What did you do after your first major Thai relationship didn’t work out?


How did you go about meeting a second Thai girl?


Did that relationship work out, or did it also fail?


Like I said, I’d be interested on hearing everyone’s story – whether you met your girlfriend at a hi-so university or dancing around a chrome pole in Sin City, I want to know if it is possible to have another long-distance relationship after the first fails.
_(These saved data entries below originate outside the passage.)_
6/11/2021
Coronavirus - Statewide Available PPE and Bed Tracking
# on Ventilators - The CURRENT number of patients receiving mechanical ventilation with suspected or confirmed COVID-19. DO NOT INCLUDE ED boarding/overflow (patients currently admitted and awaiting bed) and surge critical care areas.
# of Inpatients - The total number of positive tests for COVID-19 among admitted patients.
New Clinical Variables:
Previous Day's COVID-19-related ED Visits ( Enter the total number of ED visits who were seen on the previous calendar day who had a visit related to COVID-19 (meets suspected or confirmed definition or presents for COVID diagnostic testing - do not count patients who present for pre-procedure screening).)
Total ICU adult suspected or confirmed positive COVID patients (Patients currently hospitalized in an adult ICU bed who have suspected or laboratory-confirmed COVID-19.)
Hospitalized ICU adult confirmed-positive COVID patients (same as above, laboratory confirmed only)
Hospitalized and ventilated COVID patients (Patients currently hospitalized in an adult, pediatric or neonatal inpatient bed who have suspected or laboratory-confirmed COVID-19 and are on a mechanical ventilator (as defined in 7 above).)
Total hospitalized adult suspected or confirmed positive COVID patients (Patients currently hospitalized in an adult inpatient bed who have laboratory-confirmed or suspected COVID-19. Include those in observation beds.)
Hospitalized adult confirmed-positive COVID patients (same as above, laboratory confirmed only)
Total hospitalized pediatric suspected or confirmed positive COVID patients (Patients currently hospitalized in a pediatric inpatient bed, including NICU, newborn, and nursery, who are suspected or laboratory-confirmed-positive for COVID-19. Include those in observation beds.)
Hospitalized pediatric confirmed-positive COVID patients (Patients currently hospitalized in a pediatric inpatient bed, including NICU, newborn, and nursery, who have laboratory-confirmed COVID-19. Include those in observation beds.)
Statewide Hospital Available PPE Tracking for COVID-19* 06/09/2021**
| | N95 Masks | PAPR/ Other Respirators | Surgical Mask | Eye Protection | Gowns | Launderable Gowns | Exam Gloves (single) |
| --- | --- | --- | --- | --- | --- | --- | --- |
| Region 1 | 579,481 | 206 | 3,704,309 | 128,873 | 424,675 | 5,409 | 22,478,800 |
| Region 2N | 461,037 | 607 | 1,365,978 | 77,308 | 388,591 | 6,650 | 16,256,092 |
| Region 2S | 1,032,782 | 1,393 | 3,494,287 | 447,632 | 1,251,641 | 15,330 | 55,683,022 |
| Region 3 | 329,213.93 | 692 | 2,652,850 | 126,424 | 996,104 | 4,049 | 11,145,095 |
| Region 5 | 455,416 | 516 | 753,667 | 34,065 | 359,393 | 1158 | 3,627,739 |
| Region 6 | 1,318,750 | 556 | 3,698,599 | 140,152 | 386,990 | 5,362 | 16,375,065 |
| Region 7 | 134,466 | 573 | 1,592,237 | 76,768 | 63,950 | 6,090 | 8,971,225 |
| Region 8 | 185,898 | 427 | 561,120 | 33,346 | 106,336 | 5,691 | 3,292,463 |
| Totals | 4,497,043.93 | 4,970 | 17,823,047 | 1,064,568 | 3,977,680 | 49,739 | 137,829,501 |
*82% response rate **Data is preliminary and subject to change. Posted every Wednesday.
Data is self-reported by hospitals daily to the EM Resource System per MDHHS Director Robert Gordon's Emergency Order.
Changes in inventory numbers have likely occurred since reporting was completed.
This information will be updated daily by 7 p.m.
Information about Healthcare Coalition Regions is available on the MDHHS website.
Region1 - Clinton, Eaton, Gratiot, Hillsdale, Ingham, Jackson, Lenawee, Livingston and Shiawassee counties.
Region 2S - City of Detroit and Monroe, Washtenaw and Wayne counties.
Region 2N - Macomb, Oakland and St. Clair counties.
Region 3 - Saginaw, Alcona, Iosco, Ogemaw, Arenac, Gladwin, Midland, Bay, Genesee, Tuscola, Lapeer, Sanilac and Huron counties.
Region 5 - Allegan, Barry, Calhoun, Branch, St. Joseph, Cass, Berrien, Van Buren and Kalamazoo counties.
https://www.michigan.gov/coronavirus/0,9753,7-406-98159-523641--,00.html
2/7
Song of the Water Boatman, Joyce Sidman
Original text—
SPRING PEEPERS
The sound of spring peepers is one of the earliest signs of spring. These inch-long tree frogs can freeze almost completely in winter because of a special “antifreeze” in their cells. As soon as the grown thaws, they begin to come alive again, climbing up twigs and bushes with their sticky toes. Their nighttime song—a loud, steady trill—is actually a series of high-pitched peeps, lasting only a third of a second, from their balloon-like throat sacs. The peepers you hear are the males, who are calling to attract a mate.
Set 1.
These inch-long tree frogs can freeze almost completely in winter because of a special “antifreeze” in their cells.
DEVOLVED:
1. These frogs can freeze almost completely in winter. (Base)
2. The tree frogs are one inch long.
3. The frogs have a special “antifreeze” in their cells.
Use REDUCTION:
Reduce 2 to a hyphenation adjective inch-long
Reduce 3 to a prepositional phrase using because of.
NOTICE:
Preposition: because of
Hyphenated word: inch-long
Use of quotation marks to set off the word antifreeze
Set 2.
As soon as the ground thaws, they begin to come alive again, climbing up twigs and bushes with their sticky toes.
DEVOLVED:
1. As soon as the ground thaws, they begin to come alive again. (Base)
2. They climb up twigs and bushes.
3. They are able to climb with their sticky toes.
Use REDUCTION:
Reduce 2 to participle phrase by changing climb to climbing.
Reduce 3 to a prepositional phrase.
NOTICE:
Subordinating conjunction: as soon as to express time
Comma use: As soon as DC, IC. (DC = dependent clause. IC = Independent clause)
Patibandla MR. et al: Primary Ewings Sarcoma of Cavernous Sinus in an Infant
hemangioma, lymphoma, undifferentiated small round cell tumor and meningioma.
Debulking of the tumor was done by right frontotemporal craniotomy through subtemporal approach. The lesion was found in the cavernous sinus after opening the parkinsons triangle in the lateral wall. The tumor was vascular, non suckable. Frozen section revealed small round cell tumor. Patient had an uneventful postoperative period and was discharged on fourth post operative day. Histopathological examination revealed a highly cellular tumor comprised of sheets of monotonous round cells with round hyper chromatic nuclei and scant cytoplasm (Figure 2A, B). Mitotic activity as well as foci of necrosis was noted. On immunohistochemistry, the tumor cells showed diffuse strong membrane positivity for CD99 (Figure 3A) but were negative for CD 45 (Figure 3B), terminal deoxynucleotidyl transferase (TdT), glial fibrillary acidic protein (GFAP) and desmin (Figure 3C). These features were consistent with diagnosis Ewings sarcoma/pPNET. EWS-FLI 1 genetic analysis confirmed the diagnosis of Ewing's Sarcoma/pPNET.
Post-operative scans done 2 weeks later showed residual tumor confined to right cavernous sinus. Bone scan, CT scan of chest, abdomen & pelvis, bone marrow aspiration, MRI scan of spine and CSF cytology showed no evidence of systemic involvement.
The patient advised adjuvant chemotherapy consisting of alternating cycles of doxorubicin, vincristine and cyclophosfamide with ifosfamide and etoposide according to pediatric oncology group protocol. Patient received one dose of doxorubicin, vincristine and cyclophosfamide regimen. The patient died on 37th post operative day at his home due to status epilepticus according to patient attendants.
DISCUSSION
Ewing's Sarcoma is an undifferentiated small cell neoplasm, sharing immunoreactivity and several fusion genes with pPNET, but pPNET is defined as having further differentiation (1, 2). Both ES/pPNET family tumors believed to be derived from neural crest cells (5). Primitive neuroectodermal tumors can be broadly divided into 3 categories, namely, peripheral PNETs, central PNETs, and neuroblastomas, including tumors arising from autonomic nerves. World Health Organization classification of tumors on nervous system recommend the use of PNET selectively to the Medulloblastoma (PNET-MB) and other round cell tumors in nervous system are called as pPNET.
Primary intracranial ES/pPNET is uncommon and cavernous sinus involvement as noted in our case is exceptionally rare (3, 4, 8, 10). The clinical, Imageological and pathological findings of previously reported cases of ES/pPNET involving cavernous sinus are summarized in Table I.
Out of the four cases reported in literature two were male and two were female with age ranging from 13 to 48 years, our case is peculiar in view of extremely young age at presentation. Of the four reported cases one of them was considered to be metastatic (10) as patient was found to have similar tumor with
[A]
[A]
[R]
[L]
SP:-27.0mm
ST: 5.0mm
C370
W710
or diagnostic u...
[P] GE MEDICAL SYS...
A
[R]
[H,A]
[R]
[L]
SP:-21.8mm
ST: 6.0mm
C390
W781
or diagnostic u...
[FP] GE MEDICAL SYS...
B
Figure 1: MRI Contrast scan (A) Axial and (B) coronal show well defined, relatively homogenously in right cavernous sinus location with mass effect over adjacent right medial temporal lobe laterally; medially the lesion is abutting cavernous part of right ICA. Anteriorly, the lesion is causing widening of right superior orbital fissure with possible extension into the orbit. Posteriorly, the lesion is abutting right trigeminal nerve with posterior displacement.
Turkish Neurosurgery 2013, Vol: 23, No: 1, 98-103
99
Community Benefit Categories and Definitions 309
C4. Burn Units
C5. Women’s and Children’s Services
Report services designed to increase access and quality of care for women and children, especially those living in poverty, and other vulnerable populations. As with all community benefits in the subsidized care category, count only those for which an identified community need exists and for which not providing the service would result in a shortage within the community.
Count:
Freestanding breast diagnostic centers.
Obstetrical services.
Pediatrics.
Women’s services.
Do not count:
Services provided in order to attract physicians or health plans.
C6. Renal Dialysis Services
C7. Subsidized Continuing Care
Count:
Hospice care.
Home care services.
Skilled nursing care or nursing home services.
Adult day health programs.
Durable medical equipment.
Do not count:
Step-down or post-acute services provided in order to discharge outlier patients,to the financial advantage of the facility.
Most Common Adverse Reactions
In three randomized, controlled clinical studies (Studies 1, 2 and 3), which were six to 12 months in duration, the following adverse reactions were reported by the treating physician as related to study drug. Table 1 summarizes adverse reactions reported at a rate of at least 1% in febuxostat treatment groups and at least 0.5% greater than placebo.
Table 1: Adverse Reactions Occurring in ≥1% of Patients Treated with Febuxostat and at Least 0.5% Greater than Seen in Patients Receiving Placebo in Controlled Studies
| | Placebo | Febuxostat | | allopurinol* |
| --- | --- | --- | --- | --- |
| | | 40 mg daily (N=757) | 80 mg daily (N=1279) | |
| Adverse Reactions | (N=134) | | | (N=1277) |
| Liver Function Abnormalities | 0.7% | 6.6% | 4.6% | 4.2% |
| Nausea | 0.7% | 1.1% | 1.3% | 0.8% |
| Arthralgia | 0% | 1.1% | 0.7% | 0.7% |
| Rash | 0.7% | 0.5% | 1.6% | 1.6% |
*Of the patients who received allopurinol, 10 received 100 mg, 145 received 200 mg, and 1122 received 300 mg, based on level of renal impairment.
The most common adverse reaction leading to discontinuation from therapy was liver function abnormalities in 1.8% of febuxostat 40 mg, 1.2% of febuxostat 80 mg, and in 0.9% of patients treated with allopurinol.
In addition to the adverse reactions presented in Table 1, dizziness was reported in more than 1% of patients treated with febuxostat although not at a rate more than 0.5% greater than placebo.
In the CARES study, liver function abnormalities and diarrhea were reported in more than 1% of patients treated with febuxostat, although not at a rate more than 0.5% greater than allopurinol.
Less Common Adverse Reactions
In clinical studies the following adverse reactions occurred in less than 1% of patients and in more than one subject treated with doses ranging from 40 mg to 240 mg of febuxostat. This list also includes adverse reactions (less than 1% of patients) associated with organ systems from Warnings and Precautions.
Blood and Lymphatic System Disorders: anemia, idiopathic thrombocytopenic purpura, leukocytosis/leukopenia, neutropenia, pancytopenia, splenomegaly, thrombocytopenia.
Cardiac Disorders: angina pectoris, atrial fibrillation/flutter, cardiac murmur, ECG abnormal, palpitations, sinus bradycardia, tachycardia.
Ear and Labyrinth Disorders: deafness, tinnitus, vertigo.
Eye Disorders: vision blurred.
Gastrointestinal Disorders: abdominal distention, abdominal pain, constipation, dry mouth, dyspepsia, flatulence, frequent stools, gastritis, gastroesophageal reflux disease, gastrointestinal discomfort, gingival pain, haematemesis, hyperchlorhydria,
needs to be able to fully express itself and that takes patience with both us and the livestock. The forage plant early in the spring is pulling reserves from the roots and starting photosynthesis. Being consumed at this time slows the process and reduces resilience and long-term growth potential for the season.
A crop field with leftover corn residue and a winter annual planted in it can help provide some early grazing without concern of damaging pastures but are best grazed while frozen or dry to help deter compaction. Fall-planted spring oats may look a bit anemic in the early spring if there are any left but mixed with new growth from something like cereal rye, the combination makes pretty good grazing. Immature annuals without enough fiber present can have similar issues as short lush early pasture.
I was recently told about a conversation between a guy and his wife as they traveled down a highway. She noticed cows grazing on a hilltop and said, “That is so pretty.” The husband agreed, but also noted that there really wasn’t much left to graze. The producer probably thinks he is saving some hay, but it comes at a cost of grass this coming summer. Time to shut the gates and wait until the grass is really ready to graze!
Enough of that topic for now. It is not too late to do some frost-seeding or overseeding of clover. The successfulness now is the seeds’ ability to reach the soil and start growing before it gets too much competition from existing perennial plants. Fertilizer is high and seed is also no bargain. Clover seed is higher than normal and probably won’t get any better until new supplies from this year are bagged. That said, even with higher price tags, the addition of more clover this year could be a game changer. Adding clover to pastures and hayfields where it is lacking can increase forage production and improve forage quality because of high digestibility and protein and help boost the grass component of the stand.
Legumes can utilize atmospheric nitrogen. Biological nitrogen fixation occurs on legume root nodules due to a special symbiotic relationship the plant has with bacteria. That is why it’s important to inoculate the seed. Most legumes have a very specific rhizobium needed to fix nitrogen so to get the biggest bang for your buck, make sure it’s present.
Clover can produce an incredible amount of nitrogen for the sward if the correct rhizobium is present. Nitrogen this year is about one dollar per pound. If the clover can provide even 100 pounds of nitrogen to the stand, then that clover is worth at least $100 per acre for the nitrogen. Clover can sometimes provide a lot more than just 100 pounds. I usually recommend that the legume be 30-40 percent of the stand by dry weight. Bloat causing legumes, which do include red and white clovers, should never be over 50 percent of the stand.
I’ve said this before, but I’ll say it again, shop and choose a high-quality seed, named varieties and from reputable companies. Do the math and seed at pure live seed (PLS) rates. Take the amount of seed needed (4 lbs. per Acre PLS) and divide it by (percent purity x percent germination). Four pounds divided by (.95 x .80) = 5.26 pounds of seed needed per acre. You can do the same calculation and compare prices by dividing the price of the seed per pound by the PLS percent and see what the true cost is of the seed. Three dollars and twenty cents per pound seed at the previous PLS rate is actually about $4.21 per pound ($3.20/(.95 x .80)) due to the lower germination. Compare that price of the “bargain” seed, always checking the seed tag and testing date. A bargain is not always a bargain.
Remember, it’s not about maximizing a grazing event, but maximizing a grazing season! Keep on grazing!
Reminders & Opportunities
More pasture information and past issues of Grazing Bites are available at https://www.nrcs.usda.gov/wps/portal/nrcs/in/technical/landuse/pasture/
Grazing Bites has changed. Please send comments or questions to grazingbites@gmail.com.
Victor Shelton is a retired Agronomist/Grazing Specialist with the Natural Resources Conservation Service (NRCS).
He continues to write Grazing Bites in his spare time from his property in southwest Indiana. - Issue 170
Or is Stick right in that, after the first long-distance romance goes sour, all the subsequent ones are almost certainly doomed to failure?


Stickman's thoughts:

Be careful of not making the same mistake that many Thai girls make when they go for a Western guy simply because he is a Western guy, and not necessarily a good guy with whom she is compatible. I cannot help but get the feeling you are hung up on Thai women when at your (relatively young) age with a good job and obviously a decent head on your shoulders you could just as easily meet a nice English girl, or an Aussie or a Vietnamese or a Czech or whoever – you've got massive options working in banking in "the city" in London!

It *is* unrealistic to expect that you can adequately get to know a woman with a foreign culture when you only have 2 or 3 weeks to spend with her. A woman who will commit to you that quickly is someone I would be a little suspicious of and I don't know how you could commit to her so quickly. You shouldn't try and push the fast forward button in relationships.

To clarify the point I have previously made that you refer to, I believe that most Thai women who fall in love with a Western guy – and I mean genuinely fall in love with him – only for the relationship to later go tits up (for whatever reason) may struggle to really commit to another Western guy quite the same as the first one. It's like that first relationship failure with a foreign man leaves a scar that doesn't heal easily. I don't think there is any issue the other way and I don't think it matters for a guy if things go tits up with a Thai bird. He can just as easily find another and file the last one into a dark, remote corner of his brain.